(Content revision data)
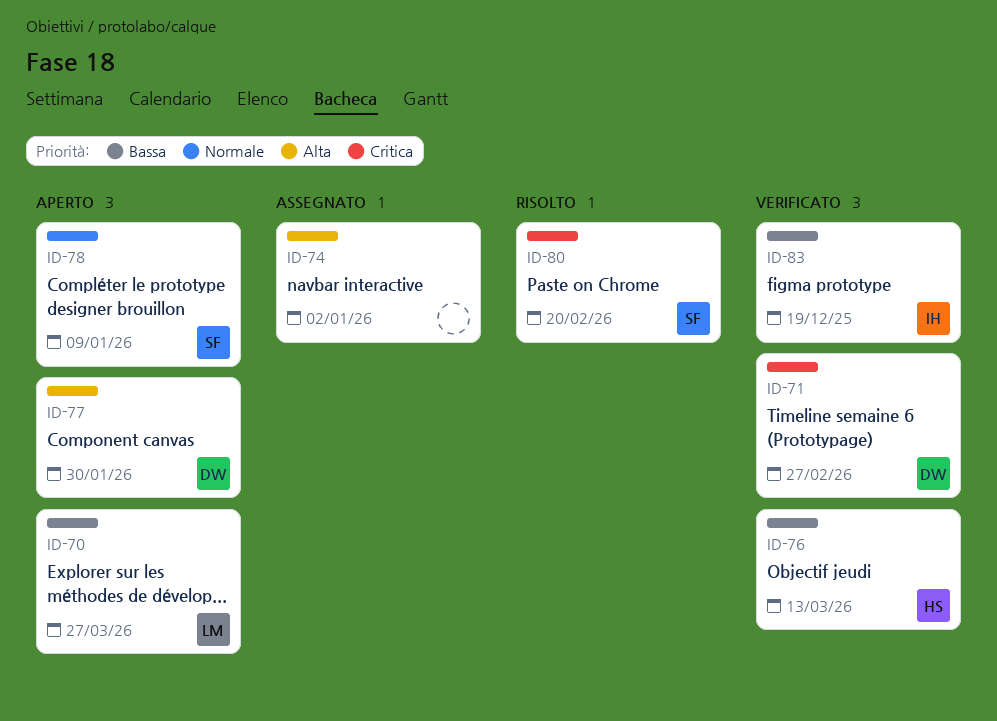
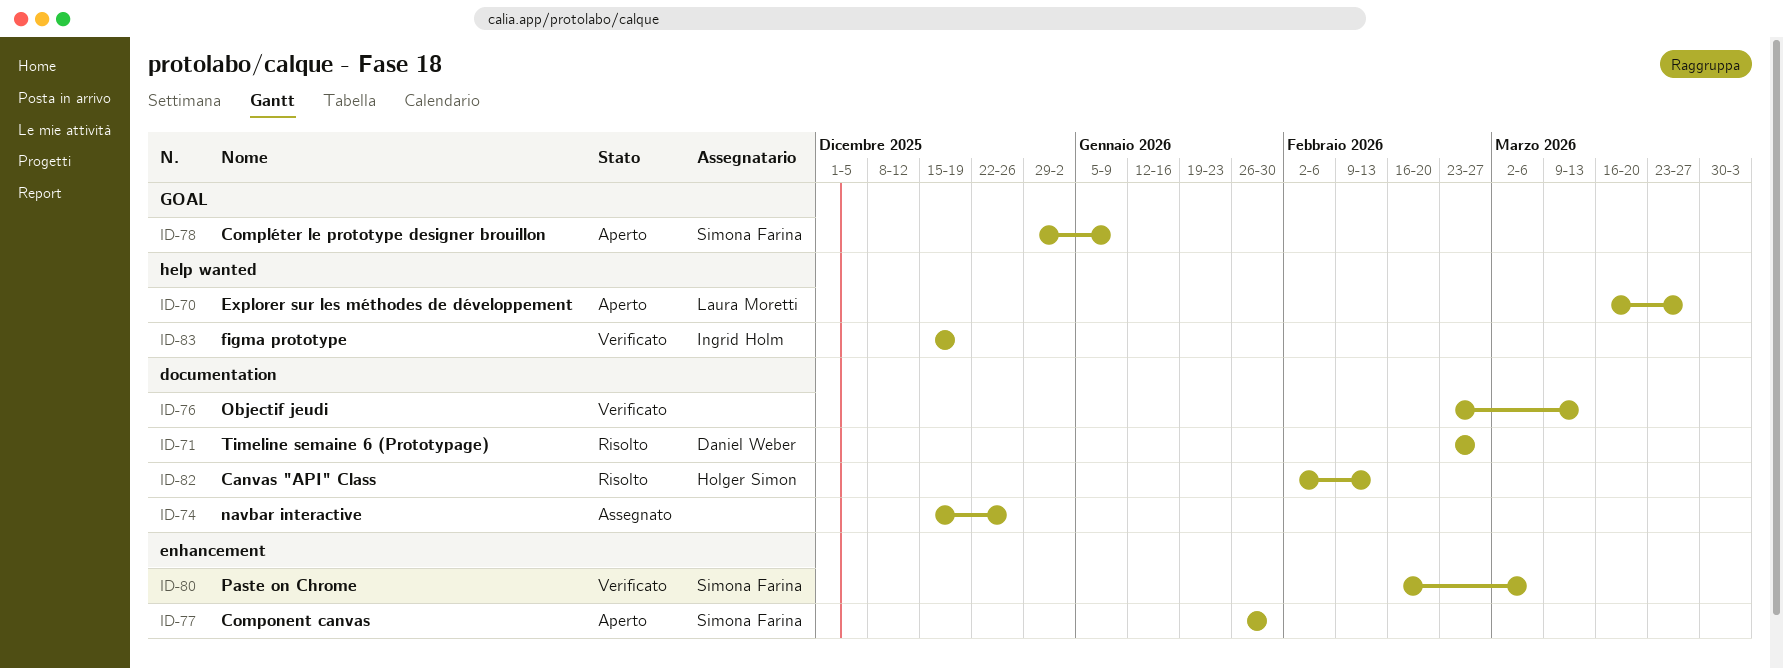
ID-71, status: Verificato -> Risolto
ID-74, due: Jan 2 -> Dec 26
ID-76, owner: Holger Simon -> none
ID-77, owner: Daniel Weber -> Simona Farina
ID-80, status: Risolto -> Verificato
ID-80, due: Feb 20 -> Mar 6
ID-82: none -> present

WORK INSTRUCTION:
Reproduce each entry precisely; the pictures stay out.

TASK SOLUTION:
ID-71, status: Verificato -> Risolto
ID-74, due: Jan 2 -> Dec 26
ID-76, owner: Holger Simon -> none
ID-77, owner: Daniel Weber -> Simona Farina
ID-80, status: Risolto -> Verificato
ID-80, due: Feb 20 -> Mar 6
ID-82: none -> present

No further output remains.